TASK ITEM -
Please put the lines of the records, from the line containing "Drukarka laserowa Canon imageFORCE 1440Pr" through the end of the records, into a Markdown table with the columns "Row" (a running number) and "Text" (the line), skipping blank lines. Leave the pictures out of the table.

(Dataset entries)

== Segment start ==

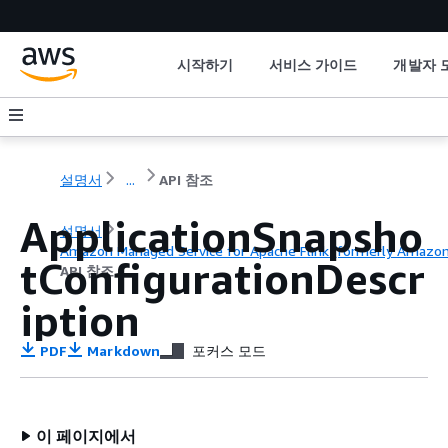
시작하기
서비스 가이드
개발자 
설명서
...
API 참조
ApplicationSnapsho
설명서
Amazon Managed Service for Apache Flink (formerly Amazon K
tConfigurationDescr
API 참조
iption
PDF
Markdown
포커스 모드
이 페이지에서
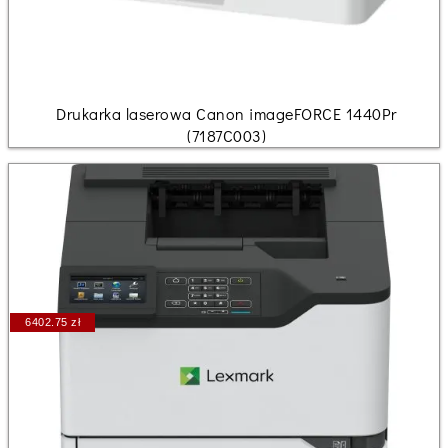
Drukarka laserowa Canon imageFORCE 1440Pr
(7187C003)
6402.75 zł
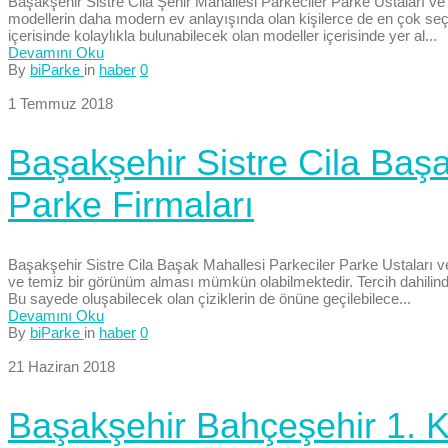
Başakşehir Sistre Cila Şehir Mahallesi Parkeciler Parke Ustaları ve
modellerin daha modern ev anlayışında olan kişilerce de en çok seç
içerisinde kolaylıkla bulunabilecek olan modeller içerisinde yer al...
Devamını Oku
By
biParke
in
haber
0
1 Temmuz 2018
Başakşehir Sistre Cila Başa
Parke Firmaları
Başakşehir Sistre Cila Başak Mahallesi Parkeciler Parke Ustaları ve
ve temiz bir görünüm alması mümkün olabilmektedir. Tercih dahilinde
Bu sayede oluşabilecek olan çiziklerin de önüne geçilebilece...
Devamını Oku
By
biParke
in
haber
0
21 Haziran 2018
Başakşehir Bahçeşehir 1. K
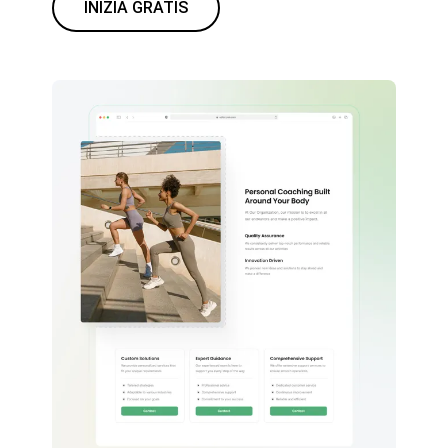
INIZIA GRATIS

== Segment end ==

WRITTEN RESPONSE -
| Row | Text |
|---|---|
| 1 | Drukarka laserowa Canon imageFORCE 1440Pr |
| 2 | (7187C003) |
| 3 | 6402.75 zł |
| 4 | Başakşehir Sistre Cila Şehir Mahallesi Parkeciler Parke Ustaları ve |
| 5 | modellerin daha modern ev anlayışında olan kişilerce de en çok seç |
| 6 | içerisinde kolaylıkla bulunabilecek olan modeller içerisinde yer al... |
| 7 | Devamını Oku |
| 8 | By |
| 9 | biParke |
| 10 | in |
| 11 | haber |
| 12 | 0 |
| 13 | 1 Temmuz 2018 |
| 14 | Başakşehir Sistre Cila Başa |
| 15 | Parke Firmaları |
| 16 | Başakşehir Sistre Cila Başak Mahallesi Parkeciler Parke Ustaları ve |
| 17 | ve temiz bir görünüm alması mümkün olabilmektedir. Tercih dahilinde |
| 18 | Bu sayede oluşabilecek olan çiziklerin de önüne geçilebilece... |
| 19 | Devamını Oku |
| 20 | By |
| 21 | biParke |
| 22 | in |
| 23 | haber |
| 24 | 0 |
| 25 | 21 Haziran 2018 |
| 26 | Başakşehir Bahçeşehir 1. K |
| 27 | INIZIA GRATIS |